**Records for the exercise**
•••
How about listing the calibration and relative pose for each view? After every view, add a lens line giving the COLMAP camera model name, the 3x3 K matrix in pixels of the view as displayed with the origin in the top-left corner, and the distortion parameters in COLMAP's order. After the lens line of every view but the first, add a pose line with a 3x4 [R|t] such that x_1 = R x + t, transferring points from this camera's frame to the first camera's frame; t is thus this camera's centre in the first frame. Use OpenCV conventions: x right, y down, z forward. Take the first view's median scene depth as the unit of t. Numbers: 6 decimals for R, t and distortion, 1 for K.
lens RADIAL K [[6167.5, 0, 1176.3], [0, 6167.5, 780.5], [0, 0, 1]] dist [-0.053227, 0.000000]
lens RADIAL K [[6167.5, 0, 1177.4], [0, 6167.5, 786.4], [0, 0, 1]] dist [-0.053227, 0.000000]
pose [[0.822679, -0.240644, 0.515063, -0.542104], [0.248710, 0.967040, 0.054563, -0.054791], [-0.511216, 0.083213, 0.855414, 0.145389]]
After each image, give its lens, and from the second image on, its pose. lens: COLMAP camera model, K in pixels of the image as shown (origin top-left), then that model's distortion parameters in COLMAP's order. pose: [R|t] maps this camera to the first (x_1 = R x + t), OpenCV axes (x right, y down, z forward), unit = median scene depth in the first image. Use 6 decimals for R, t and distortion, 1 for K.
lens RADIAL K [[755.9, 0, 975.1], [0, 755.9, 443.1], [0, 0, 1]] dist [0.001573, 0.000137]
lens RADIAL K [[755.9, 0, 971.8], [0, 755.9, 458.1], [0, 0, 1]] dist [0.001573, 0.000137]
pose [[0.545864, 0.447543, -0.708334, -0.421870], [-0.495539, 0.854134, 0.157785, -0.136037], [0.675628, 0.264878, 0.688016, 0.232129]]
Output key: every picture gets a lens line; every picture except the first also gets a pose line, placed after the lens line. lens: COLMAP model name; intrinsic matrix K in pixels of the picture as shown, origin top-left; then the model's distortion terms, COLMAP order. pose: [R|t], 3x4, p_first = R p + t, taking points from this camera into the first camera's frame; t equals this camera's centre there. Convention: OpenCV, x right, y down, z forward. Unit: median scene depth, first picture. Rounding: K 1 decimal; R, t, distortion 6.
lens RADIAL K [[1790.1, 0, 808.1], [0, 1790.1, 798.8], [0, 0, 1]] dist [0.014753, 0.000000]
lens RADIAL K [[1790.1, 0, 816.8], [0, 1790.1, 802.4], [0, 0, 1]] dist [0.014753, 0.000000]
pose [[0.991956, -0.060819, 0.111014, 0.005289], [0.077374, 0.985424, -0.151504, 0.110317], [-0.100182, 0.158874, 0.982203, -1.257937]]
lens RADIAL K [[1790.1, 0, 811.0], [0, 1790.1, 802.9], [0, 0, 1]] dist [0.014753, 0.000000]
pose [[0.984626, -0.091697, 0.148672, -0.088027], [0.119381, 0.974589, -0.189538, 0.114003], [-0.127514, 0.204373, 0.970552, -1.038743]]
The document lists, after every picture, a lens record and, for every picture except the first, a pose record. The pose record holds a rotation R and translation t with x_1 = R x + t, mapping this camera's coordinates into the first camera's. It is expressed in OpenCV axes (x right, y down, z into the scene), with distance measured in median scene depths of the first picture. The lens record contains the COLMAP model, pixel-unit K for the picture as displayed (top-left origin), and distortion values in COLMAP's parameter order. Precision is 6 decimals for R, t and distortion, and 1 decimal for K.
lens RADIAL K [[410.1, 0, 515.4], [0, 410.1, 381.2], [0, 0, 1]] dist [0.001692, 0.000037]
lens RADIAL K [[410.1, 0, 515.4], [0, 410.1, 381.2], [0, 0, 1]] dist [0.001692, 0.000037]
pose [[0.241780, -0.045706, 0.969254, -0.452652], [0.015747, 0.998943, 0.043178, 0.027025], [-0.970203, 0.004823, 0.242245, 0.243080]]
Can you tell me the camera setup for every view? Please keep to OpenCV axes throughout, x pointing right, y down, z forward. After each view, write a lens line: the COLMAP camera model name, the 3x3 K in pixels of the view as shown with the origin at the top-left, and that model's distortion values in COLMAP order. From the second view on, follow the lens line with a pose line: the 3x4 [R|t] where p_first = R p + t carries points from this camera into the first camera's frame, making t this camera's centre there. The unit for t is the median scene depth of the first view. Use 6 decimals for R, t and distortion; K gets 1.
•••
**Work order**
Give the listing again, exactly as it was written.

**Answer**
How about listing the calibration and relative pose for each view? After every view, add a lens line giving the COLMAP camera model name, the 3x3 K matrix in pixels of the view as displayed with the origin in the top-left corner, and the distortion parameters in COLMAP's order. After the lens line of every view but the first, add a pose line with a 3x4 [R|t] such that x_1 = R x + t, transferring points from this camera's frame to the first camera's frame; t is thus this camera's centre in the first frame. Use OpenCV conventions: x right, y down, z forward. Take the first view's median scene depth as the unit of t. Numbers: 6 decimals for R, t and distortion, 1 for K.
lens RADIAL K [[6167.5, 0, 1176.3], [0, 6167.5, 780.5], [0, 0, 1]] dist [-0.053227, 0.000000]
lens RADIAL K [[6167.5, 0, 1177.4], [0, 6167.5, 786.4], [0, 0, 1]] dist [-0.053227, 0.000000]
pose [[0.822679, -0.240644, 0.515063, -0.542104], [0.248710, 0.967040, 0.054563, -0.054791], [-0.511216, 0.083213, 0.855414, 0.145389]]
After each image, give its lens, and from the second image on, its pose. lens: COLMAP camera model, K in pixels of the image as shown (origin top-left), then that model's distortion parameters in COLMAP's order. pose: [R|t] maps this camera to the first (x_1 = R x + t), OpenCV axes (x right, y down, z forward), unit = median scene depth in the first image. Use 6 decimals for R, t and distortion, 1 for K.
lens RADIAL K [[755.9, 0, 975.1], [0, 755.9, 443.1], [0, 0, 1]] dist [0.001573, 0.000137]
lens RADIAL K [[755.9, 0, 971.8], [0, 755.9, 458.1], [0, 0, 1]] dist [0.001573, 0.000137]
pose [[0.545864, 0.447543, -0.708334, -0.421870], [-0.495539, 0.854134, 0.157785, -0.136037], [0.675628, 0.264878, 0.688016, 0.232129]]
Output key: every picture gets a lens line; every picture except the first also gets a pose line, placed after the lens line. lens: COLMAP model name; intrinsic matrix K in pixels of the picture as shown, origin top-left; then the model's distortion terms, COLMAP order. pose: [R|t], 3x4, p_first = R p + t, taking points from this camera into the first camera's frame; t equals this camera's centre there. Convention: OpenCV, x right, y down, z forward. Unit: median scene depth, first picture. Rounding: K 1 decimal; R, t, distortion 6.
lens RADIAL K [[1790.1, 0, 808.1], [0, 1790.1, 798.8], [0, 0, 1]] dist [0.014753, 0.000000]
lens RADIAL K [[1790.1, 0, 816.8], [0, 1790.1, 802.4], [0, 0, 1]] dist [0.014753, 0.000000]
pose [[0.991956, -0.060819, 0.111014, 0.005289], [0.077374, 0.985424, -0.151504, 0.110317], [-0.100182, 0.158874, 0.982203, -1.257937]]
lens RADIAL K [[1790.1, 0, 811.0], [0, 1790.1, 802.9], [0, 0, 1]] dist [0.014753, 0.000000]
pose [[0.984626, -0.091697, 0.148672, -0.088027], [0.119381, 0.974589, -0.189538, 0.114003], [-0.127514, 0.204373, 0.970552, -1.038743]]
The document lists, after every picture, a lens record and, for every picture except the first, a pose record. The pose record holds a rotation R and translation t with x_1 = R x + t, mapping this camera's coordinates into the first camera's. It is expressed in OpenCV axes (x right, y down, z into the scene), with distance measured in median scene depths of the first picture. The lens record contains the COLMAP model, pixel-unit K for the picture as displayed (top-left origin), and distortion values in COLMAP's parameter order. Precision is 6 decimals for R, t and distortion, and 1 decimal for K.
lens RADIAL K [[410.1, 0, 515.4], [0, 410.1, 381.2], [0, 0, 1]] dist [0.001692, 0.000037]
lens RADIAL K [[410.1, 0, 515.4], [0, 410.1, 381.2], [0, 0, 1]] dist [0.001692, 0.000037]
pose [[0.241780, -0.045706, 0.969254, -0.452652], [0.015747, 0.998943, 0.043178, 0.027025], [-0.970203, 0.004823, 0.242245, 0.243080]]
Can you tell me the camera setup for every view? Please keep to OpenCV axes throughout, x pointing right, y down, z forward. After each view, write a lens line: the COLMAP camera model name, the 3x3 K in pixels of the view as shown with the origin at the top-left, and that model's distortion values in COLMAP order. From the second view on, follow the lens line with a pose line: the 3x4 [R|t] where p_first = R p + t carries points from this camera into the first camera's frame, making t this camera's centre there. The unit for t is the median scene depth of the first view. Use 6 decimals for R, t and distortion; K gets 1.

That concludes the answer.